## PASSAGE TO READ
Negroes With Guns: The True Story of a Fearsome Town
How one man and his community turned back the Klan with rifles and sandbags—and rewrote the rules of Black power.
Image: "Wild Kingdom," artist Lynd Ward. Source collection: https://libraries.psu.edu/about/collections/lynd-ward-wood-engravings-and-other-graphic-art-circa-1920-1975
“When an oppressed people show a willingness to defend themselves, the enemy, who is a moral weakling and coward is more willing to grant concessions and work for a respectable compromise. Psychologically, moreover, racists consider themselves superior beings and they are not willing to exchange their superior lives for our inferior ones. They are most vicious and violent when they can practice violence with impunity. This we have shown in Monroe.”
—-Robert Williams, Negroes With Guns
August 27, 1961 — Monroe, North Carolina.
The Klan came in daylight. Cars packed with armed white men, some locals, some from just across the South Carolina line, poured into the Black section of town. The Freedom Riders were here, and Monroe’s white establishment meant to make an example of them. The riders—young men and women from the North—had come with a conviction that passive resistance could turn even Monroe. Robert F. Williams thought otherwise. He had seen Monroe too closely to believe in its conversion.
By midafternoon, the streets were a battlefield. Freedom Riders were being pulled from cars, beaten, dragged toward the jail. In Williams’s neighborhood, the cars kept coming, rifles out the windows. Behind sandbag walls, men waited—men Williams had trained, armed, and drilled for years. The Klan fired; the defenders answered. Gunfire cracked over the narrow streets. Then, as suddenly as it began, the Klan broke off. No one on either side lay dead, but the message was sent: Monroe would not be an easy target.
Image: A firebomb was thrown into a bus ridden by Freedom Riders on the outskirts of Anniston, Ala., on Mother’s Day in 1961. The author, then 12 years old, rushed to help the injured. Underwood Archives.
“When the Klan is shooting at you, you are justified in shooting back.”
—-Williams, Negroes With Guns
In the confusion, a white couple—the Stegalls, known Klan sympathizers—drove into the district. Neighbors shouted for their blood. Williams stopped them. He ordered the couple unharmed, got them out. It would become the pretext for his ruin: a “kidnapping” charge, false but lethal. That evening, Police Chief A.A. Mauney gave him the choice—“In thirty minutes you’ll be hanging in the courthouse square”—and Williams knew Monroe was closed to him for good.
But to understand that day, you have to understand the place, and the boy who grew up in it.
Monroe — 1925.
Williams was born into a town where the rules were unwritten and absolute. The Black part of town was the labor pool: tobacco hands, domestic workers, cotton pickers. The white part of town was the command post. At the center stood the courthouse, its stone and clock tower a statement of who made the law and for whom it was enforced. “Whites Only” signs marked the library, the swimming pool, the waiting rooms. The violence of the Klan wasn’t the collapse of order; it was its enforcement.

## EXERCISES
1. In the account of Monroe, on what date did the Klan come into the Black section of town?
2. Swap "kidnapping" for "abduction" in the part of the Monroe account that opens with the words containing "Image: A firebomb" and closes with "Monroe — 1925.", and write out that part with the change.
3. Continue the account of Robert Williams and Monroe from its final sentence.
You will not need the data to complete any of this work.

Chart comprehension data:
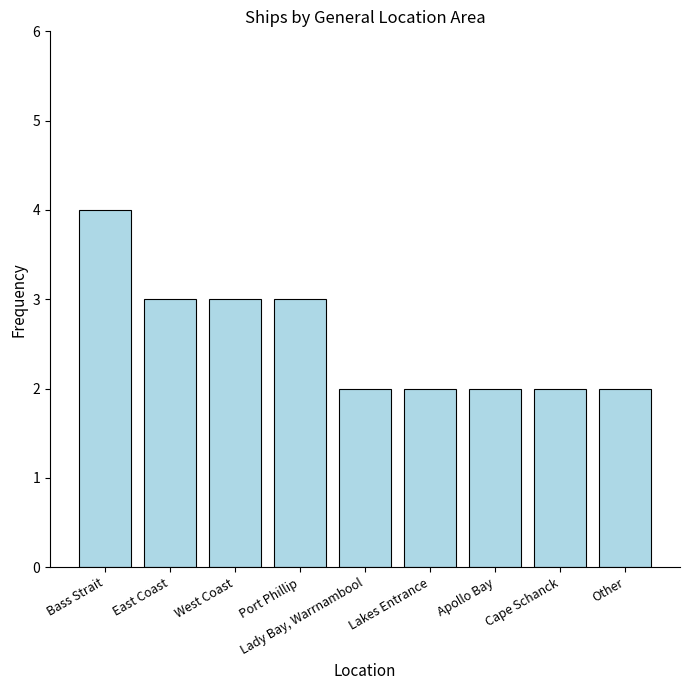

Count the values in the range 2 to 3.

8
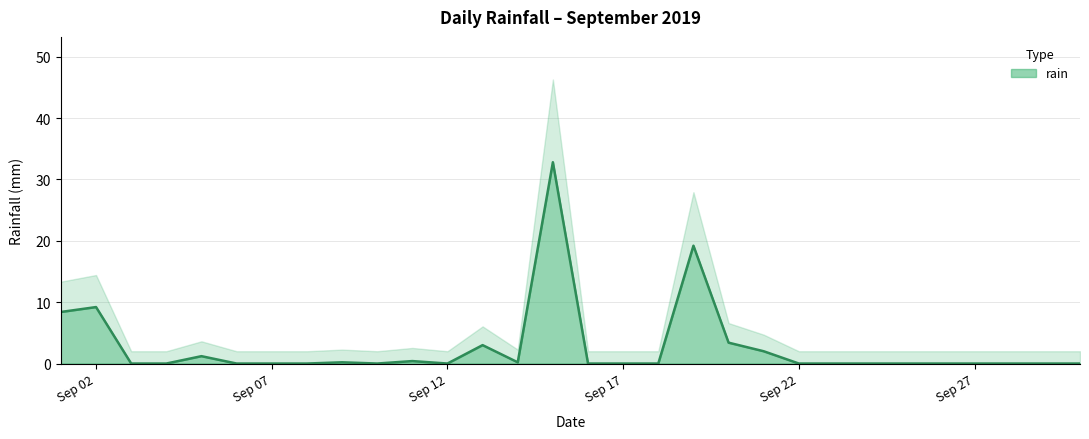

What is the difference between the second highest and minimum values?

19.2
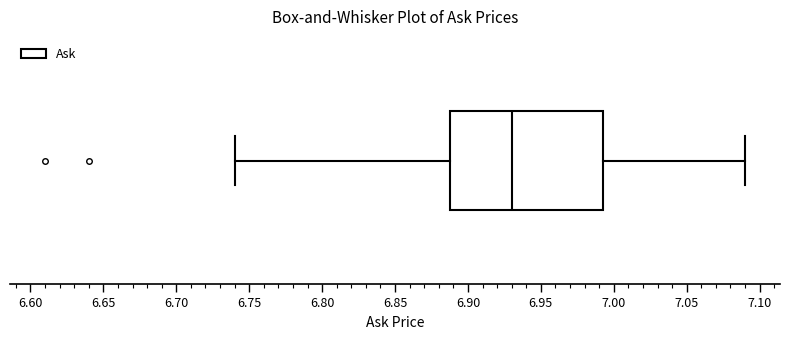

Where does the left whisker of the box end on the x-axis? The values are not printed on the chart, so give them approximately, as read against the axis.

6.740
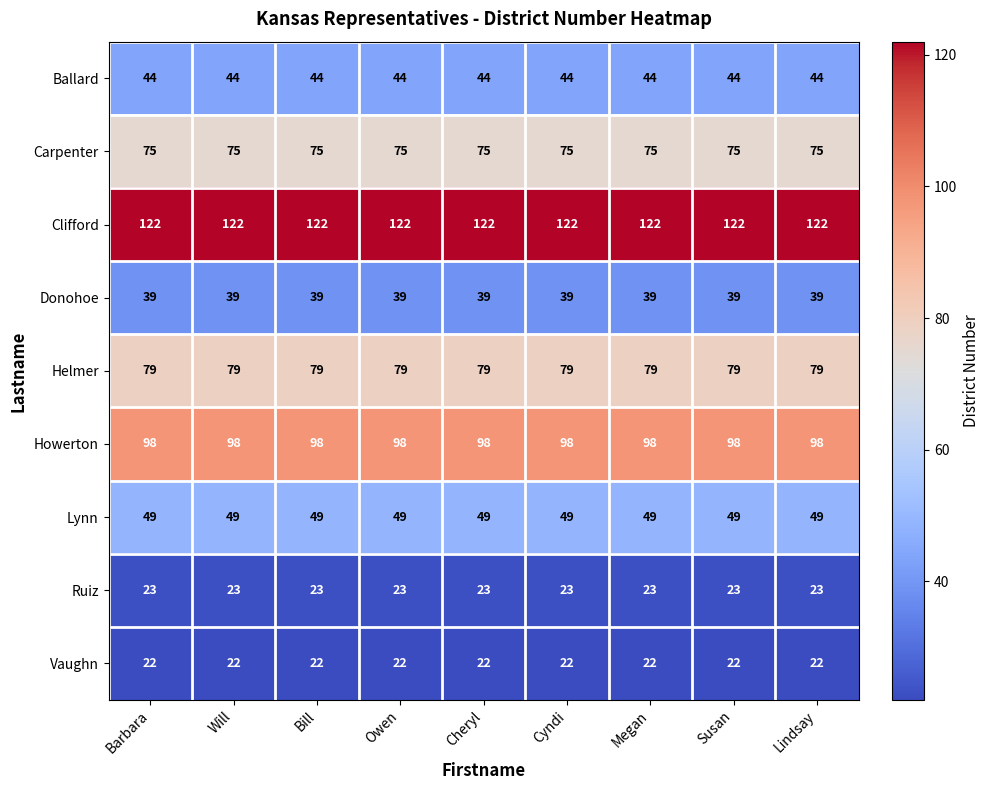

At how many categories does at least one series exceed 33?

9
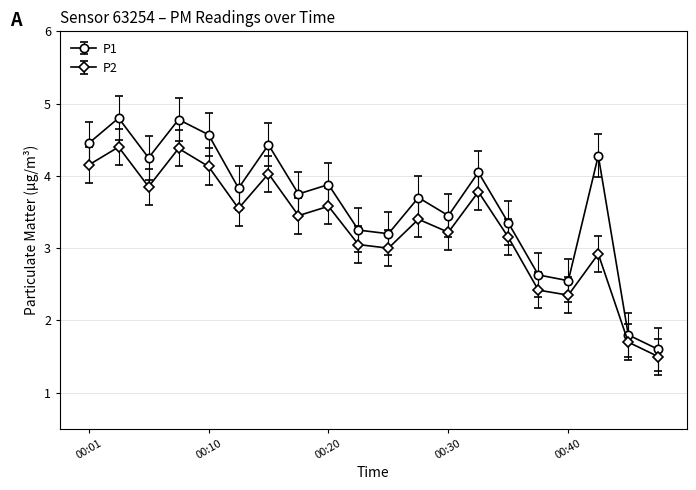

At how many categories does at least one series exceed 2?

18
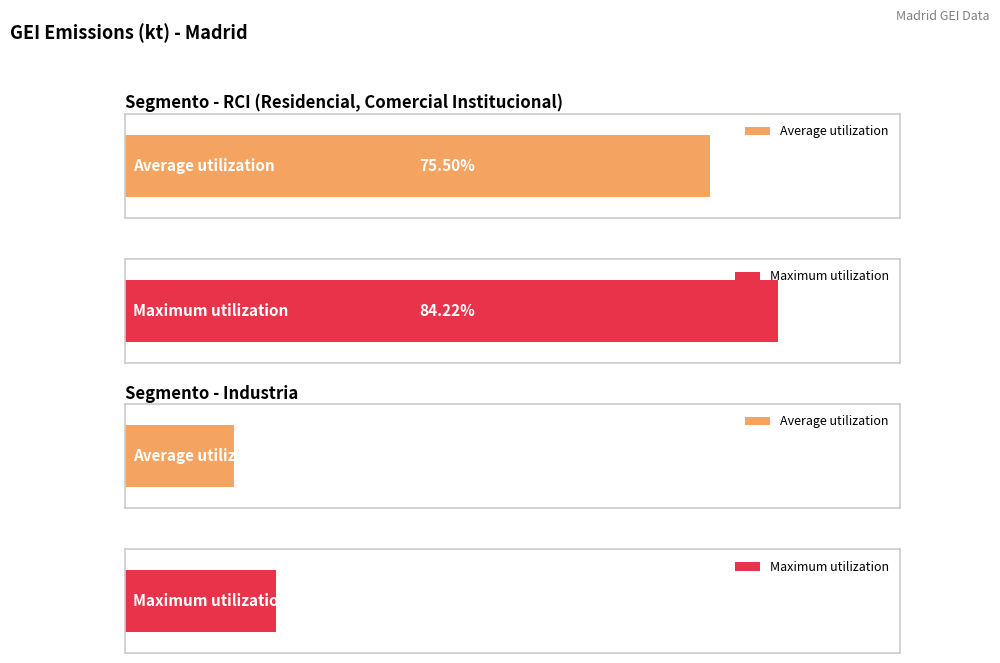

Is it true that RCI equals 3840 at 2006?

False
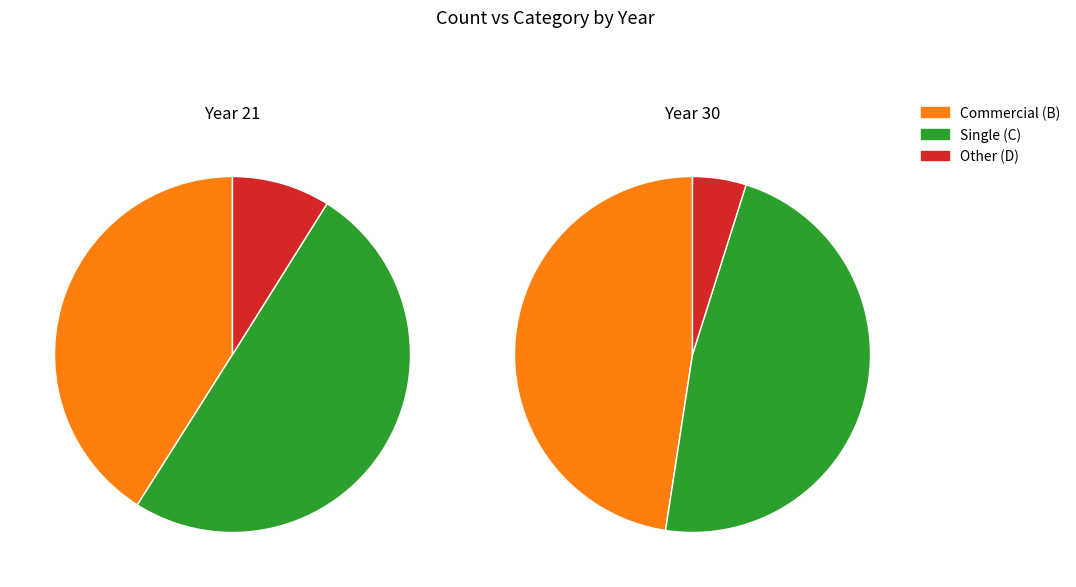

Does 23 account for over 50% of the chart?

No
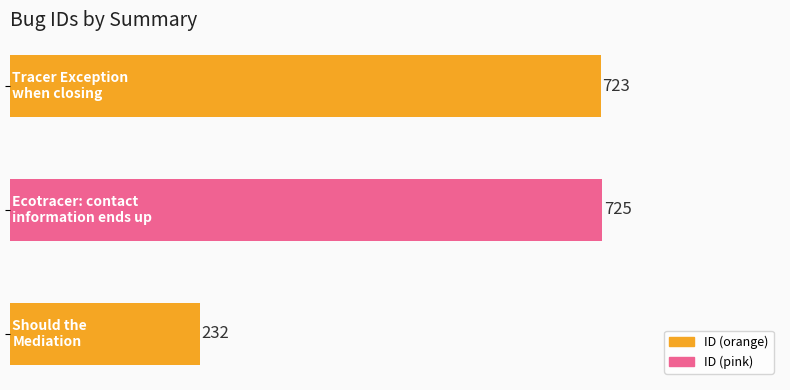

What is the difference between the maximum and minimum values?

493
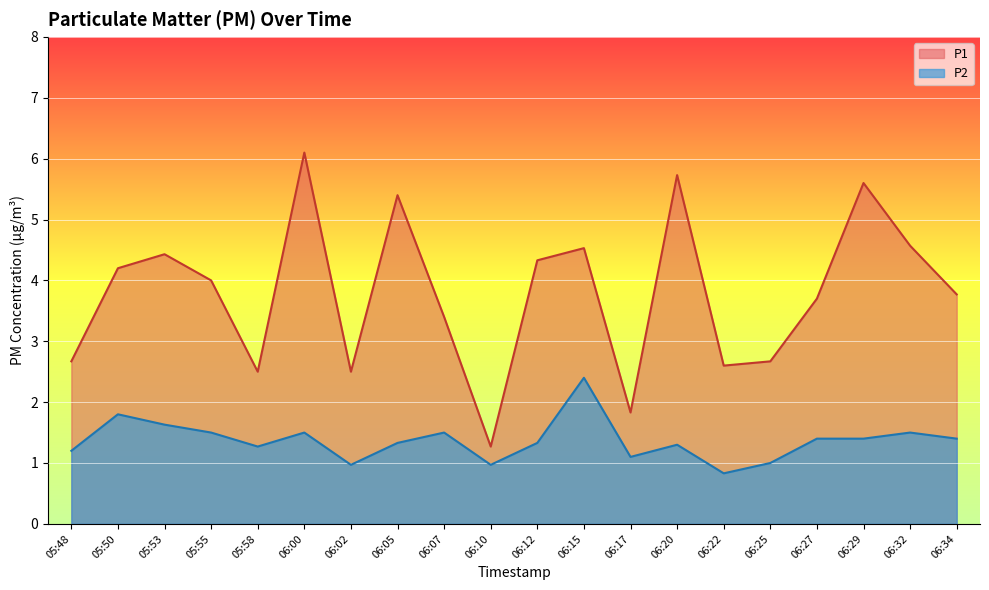

What is the average value of the P2 series?

1.4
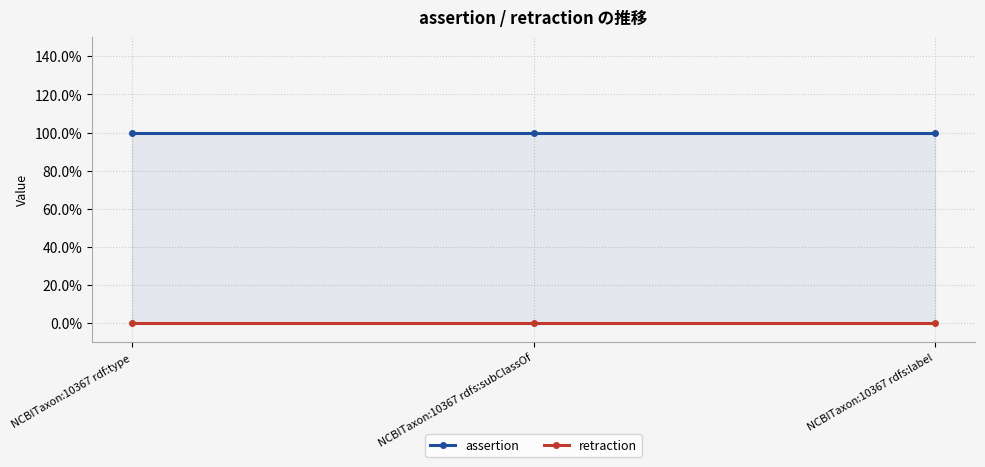

Reading left to right, extract all data points from this chart.

assertion: NCBITaxon:10367 rdf:type=1	NCBITaxon:10367 rdfs:subClassOf=1	NCBITaxon:10367 rdfs:label=1
retraction: NCBITaxon:10367 rdf:type=0	NCBITaxon:10367 rdfs:subClassOf=0	NCBITaxon:10367 rdfs:label=0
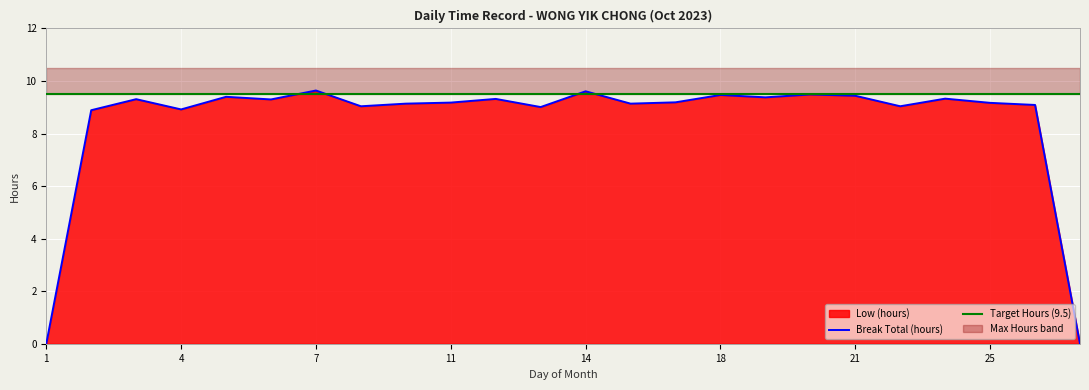

What is the greatest value displayed?

9.6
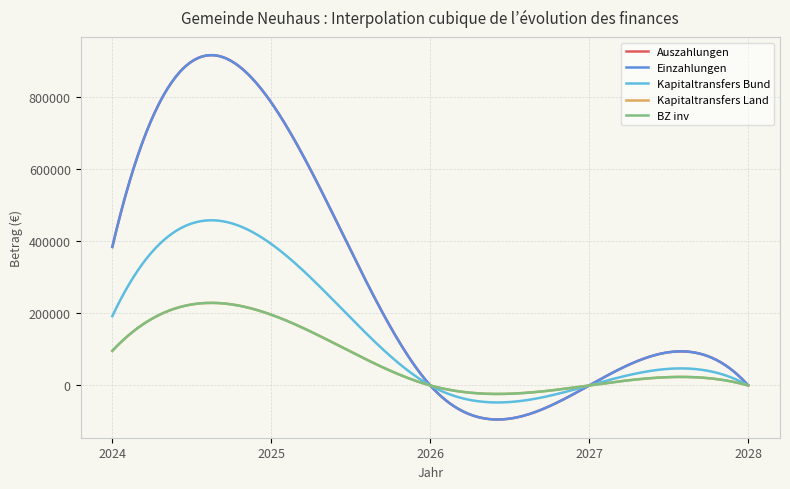

Does the chart have visible grid lines?

Yes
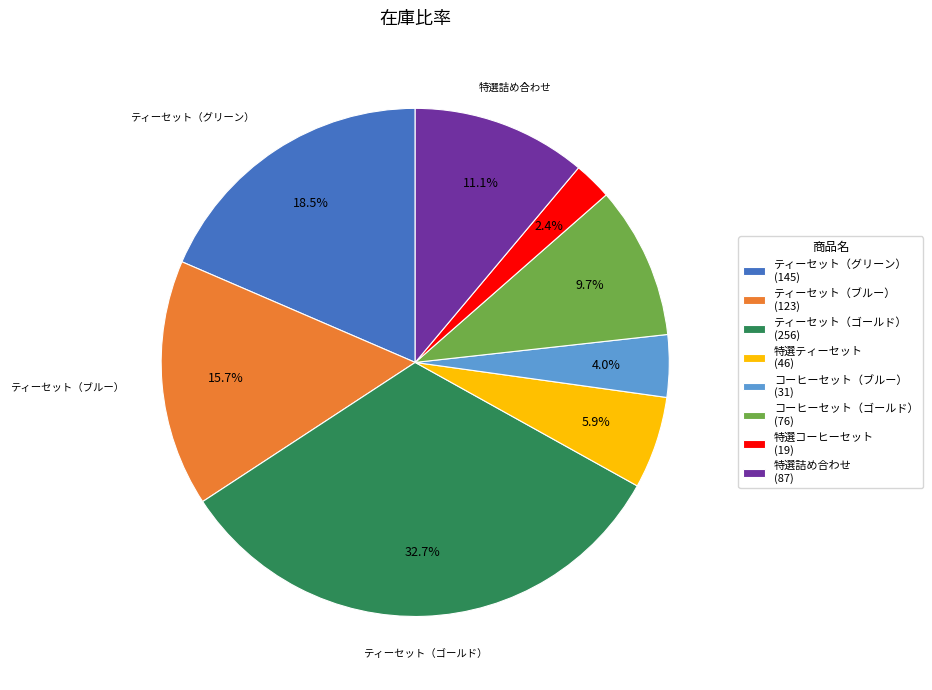

Does any single category account for the majority?

No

## EXERCISE RESPONSES
1. August 27, 1961.

2.
Image: A firebomb was thrown into a bus ridden by Freedom Riders on the outskirts of Anniston, Ala., on Mother’s Day in 1961. The author, then 12 years old, rushed to help the injured. Underwood Archives.
“When the Klan is shooting at you, you are justified in shooting back.”
—-Williams, Negroes With Guns
In the confusion, a white couple—the Stegalls, known Klan sympathizers—drove into the district. Neighbors shouted for their blood. Williams stopped them. He ordered the couple unharmed, got them out. It would become the pretext for his ruin: a “abduction” charge, false but lethal. That evening, Police Chief A.A. Mauney gave him the choice—“In thirty minutes you’ll be hanging in the courthouse square”—and Williams knew Monroe was closed to him for good.
But to understand that day, you have to understand the place, and the boy who grew up in it.
Monroe — 1925.

3.
Image: US Sen Jesse Helms Jr. circa 1973.
The Helms family personified the arrangement. Old Man Helms, sheriff of Union County, carried the authority of the law on his hip. His son, Jesse, would inherit that worldview and take it to Washington, becoming the most prominent segregationist senator of his generation. The Helmses worked in partnership with the real power in North Carolina: Duke Power, the tobacco companies, and the Southern Railroad—now Norfolk Southern—whose lines carried Carolina crops to port. The railroad was controlled from New York by the J.P. Morgan banking house, but it depended on Monroe to remain “safe”: no unions, low wages, a Black workforce kept in place by fear.
Williams’s grandparents lived in another order—one that had existed briefly after the Civil War. His grandmother Ellen had been born enslaved. His grandfather Sikes was a Reconstruction Republican, traveling the state to organize Black voters, publishing The People’s Voice. In their stories, young Robert heard of possibilities Monroe had since shut down: free assembly, the ballot, the hope of equality enforced by law. Before her death, Ellen gave him Sikes’s rifle—the one he had used to defend himself against night riders. It was an heirloom with a message: survival is not given; it is secured.
Image: A Harlem newsboy stands in front of a poster for a series in The People's Voice (May 1943). Photographer: Gordon Parks.
1936.
Robert was eleven when the truth of that message played out in front of him. On a Monroe street, Jesse Helms Sr., in uniform, beat a Black woman to the ground, then dragged her toward the jail. As he hauled her, he lifted her dress, exposing her before the men watching. It was part arrest, part demonstration. The boy watched the woman’s humiliation and saw the lesson: this was what the law looked like when it was owned.
The world outside Monroe.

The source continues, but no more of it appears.